**WRITTEN TASK**: The whole listing should be retyped word for word, apart from the pictures it holds.

**EXTRACTED MATERIAL**:
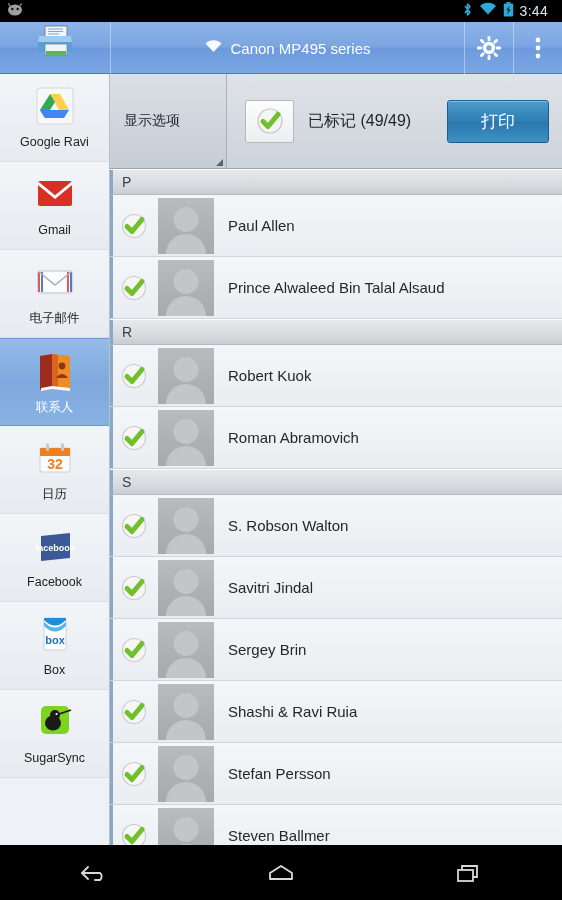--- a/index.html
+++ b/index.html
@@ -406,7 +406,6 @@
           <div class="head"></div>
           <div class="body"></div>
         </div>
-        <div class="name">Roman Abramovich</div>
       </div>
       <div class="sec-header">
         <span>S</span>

**SOLUTION FOR THIS EXERCISE**:
--- a/index.html
+++ b/index.html
@@ -406,7 +406,6 @@
           <div class="head"></div>
           <div class="body"></div>
         </div>
-        <div class="name">Roman Abramovich</div>
       </div>
       <div class="sec-header">
         <span>S</span>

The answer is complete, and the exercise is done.